History cautions us to be wary of industry monopolies, but change is inevitable. Content ownership is necessary to compete in the future of the media industry. With the backing of venture capitalists in Silicon Valley, tech companies like Netflix, Amazon, Apple and Facebook are investing in talent, movies and TV shows. It may seem drastic to say that if Disney, a 95-year-old company, wants to be around as a media conglomerate in twenty years they need to diversify, but it’s the truth. Netflix is only eleven years old, yet its direct-to-consumer strategy has turned the media industry on its head – pushing the evolution of an industry and driving innovation and convergence.
Throughout the course of any relationship, change is inevitable – and media mergers are no different. Environments are shaken up as networks strategize to own and distribute content, new direct-to-consumer opportunities emerge as competition from tech companies threatens traditional models, and as advertisers, we’ll have to pay a premium for media as the market shifts and fewer companies own more.

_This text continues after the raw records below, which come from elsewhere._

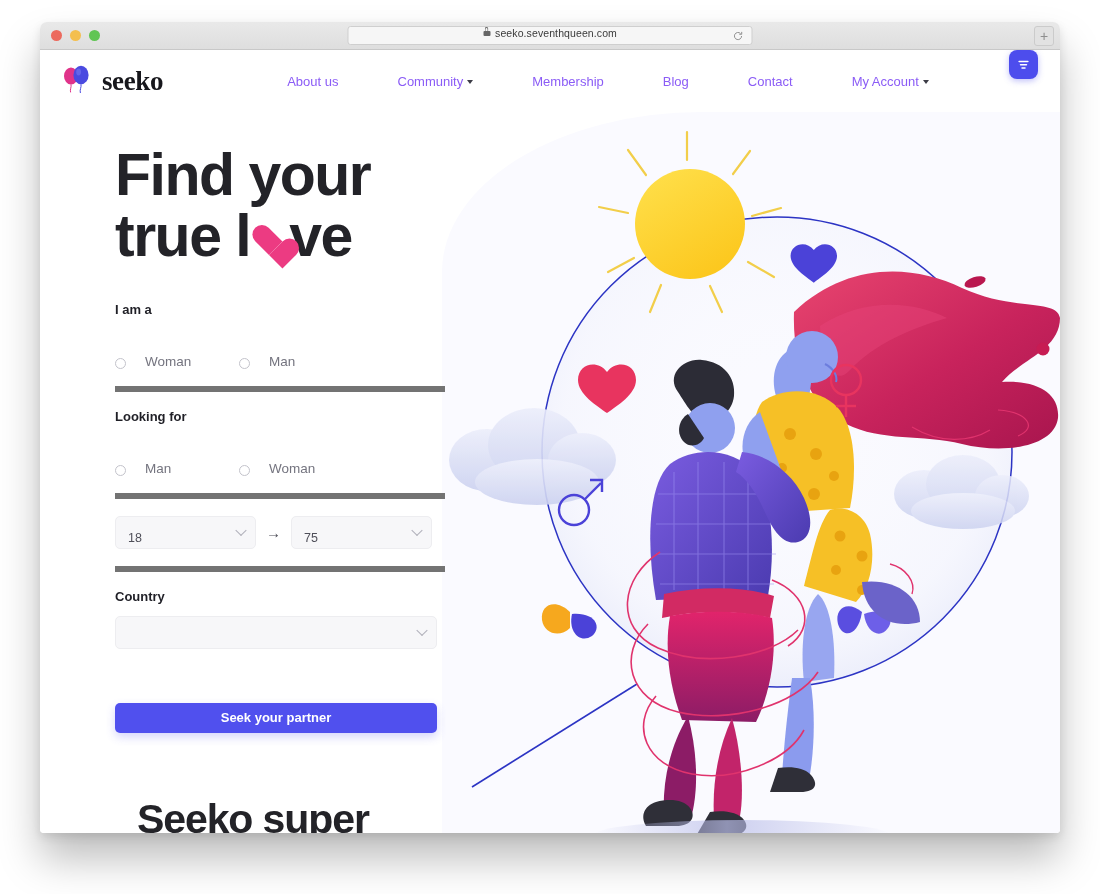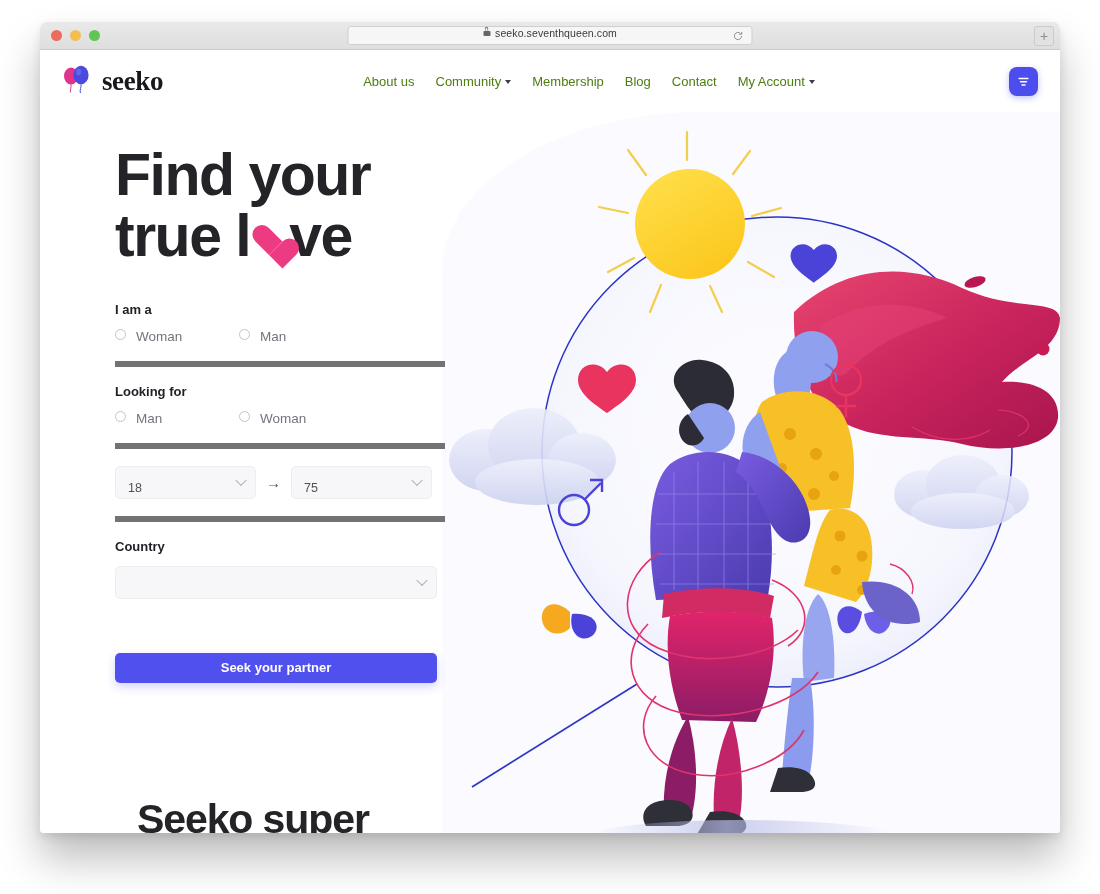"seeko" .site-header { align-items: center -> none }
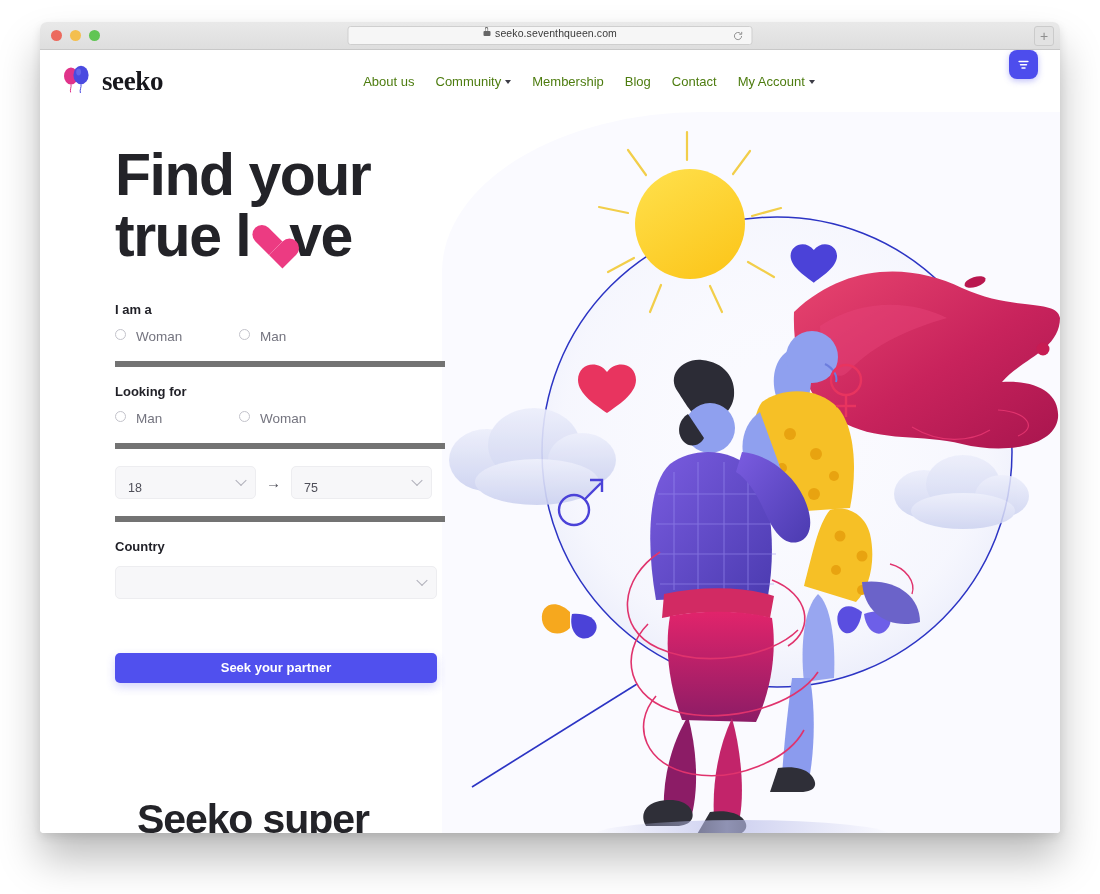"About us" .nav-item { color: #4d7c0f -> #8b5cf6; margin-left: none -> 38px }
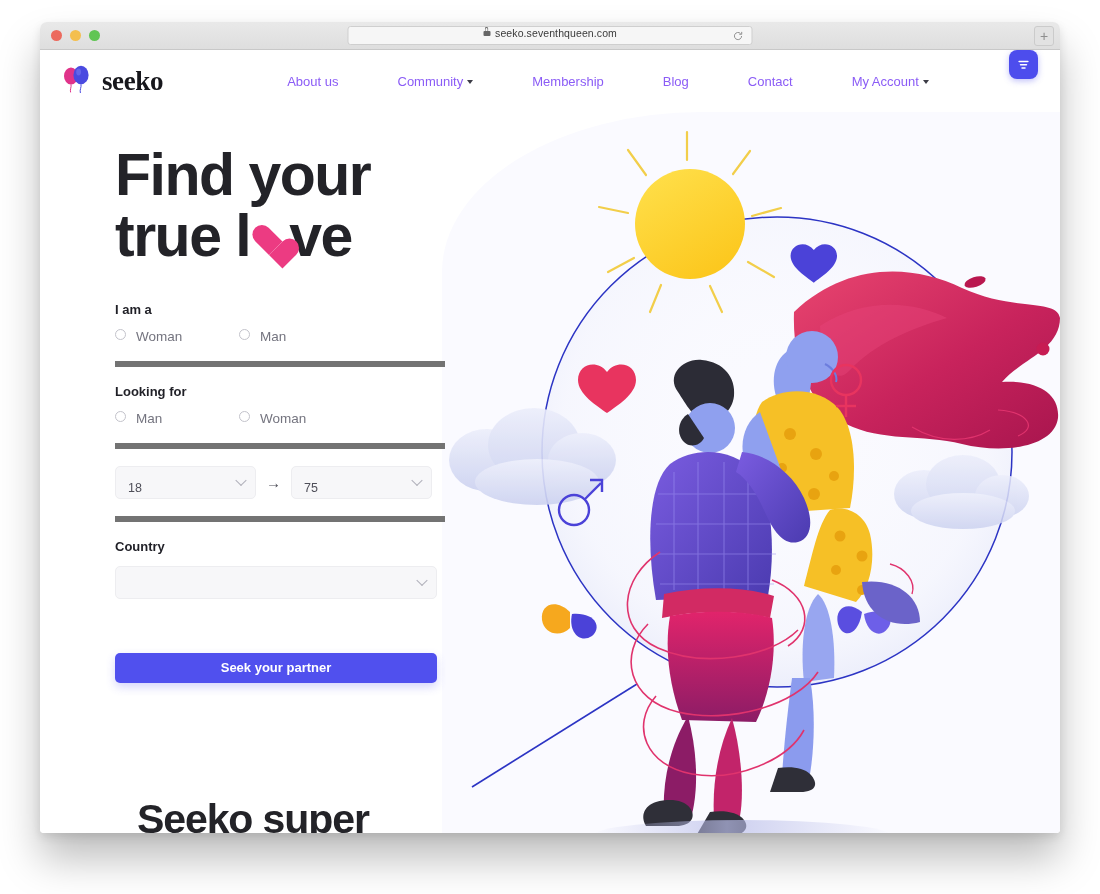"Woman" .radio-opt { align-items: flex-start -> flex-end; gap: 10px -> 19px; margin-top: none -> 25px }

At Harmelin Media, we believe in the progression of the industry and the importance of developing strategic video plans to temper these adjustments. Advertisers should remain nimble and open to new networks and opportunities to reach target audiences through linear TV. Facilitating new relationships will expand innovation, and ultimately helps achieve our common goal—reaching and developing relationships with consumers.